## [TASK INSTRUCTIONS]
Produce all the records again exactly as they stand.
+--
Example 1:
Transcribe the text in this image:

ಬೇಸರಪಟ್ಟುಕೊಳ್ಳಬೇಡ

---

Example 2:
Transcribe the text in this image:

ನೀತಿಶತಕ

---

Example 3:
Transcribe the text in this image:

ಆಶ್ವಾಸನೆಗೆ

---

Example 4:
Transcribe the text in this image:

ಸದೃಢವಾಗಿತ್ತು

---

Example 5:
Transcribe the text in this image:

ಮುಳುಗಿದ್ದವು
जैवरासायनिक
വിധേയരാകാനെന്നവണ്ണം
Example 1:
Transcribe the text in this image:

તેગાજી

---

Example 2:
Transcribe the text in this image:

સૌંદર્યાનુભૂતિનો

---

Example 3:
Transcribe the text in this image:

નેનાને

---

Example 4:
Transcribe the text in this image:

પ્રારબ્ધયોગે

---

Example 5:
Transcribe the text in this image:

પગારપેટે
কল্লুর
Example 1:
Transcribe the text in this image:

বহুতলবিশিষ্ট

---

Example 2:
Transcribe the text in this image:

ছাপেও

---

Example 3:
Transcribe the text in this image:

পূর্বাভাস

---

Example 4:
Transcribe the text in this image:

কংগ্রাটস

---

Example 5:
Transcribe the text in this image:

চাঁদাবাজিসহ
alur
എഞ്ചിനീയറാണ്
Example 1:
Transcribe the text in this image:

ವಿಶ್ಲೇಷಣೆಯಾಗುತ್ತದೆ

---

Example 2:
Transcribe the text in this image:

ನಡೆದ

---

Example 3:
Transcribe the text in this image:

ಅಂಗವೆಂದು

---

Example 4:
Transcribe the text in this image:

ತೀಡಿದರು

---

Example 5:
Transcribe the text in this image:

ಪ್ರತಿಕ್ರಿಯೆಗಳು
+--
## [YOUR SOLUTION]
Example 1:
Transcribe the text in this image:

ಬೇಸರಪಟ್ಟುಕೊಳ್ಳಬೇಡ

---

Example 2:
Transcribe the text in this image:

ನೀತಿಶತಕ

---

Example 3:
Transcribe the text in this image:

ಆಶ್ವಾಸನೆಗೆ

---

Example 4:
Transcribe the text in this image:

ಸದೃಢವಾಗಿತ್ತು

---

Example 5:
Transcribe the text in this image:

ಮುಳುಗಿದ್ದವು
जैवरासायनिक
വിധേയരാകാനെന്നവണ്ണം
Example 1:
Transcribe the text in this image:

તેગાજી

---

Example 2:
Transcribe the text in this image:

સૌંદર્યાનુભૂતિનો

---

Example 3:
Transcribe the text in this image:

નેનાને

---

Example 4:
Transcribe the text in this image:

પ્રારબ્ધયોગે

---

Example 5:
Transcribe the text in this image:

પગારપેટે
কল্লুর
Example 1:
Transcribe the text in this image:

বহুতলবিশিষ্ট

---

Example 2:
Transcribe the text in this image:

ছাপেও

---

Example 3:
Transcribe the text in this image:

পূর্বাভাস

---

Example 4:
Transcribe the text in this image:

কংগ্রাটস

---

Example 5:
Transcribe the text in this image:

চাঁদাবাজিসহ
alur
എഞ്ചിനീയറാണ്
Example 1:
Transcribe the text in this image:

ವಿಶ್ಲೇಷಣೆಯಾಗುತ್ತದೆ

---

Example 2:
Transcribe the text in this image:

ನಡೆದ

---

Example 3:
Transcribe the text in this image:

ಅಂಗವೆಂದು

---

Example 4:
Transcribe the text in this image:

ತೀಡಿದರು

---

Example 5:
Transcribe the text in this image:

ಪ್ರತಿಕ್ರಿಯೆಗಳು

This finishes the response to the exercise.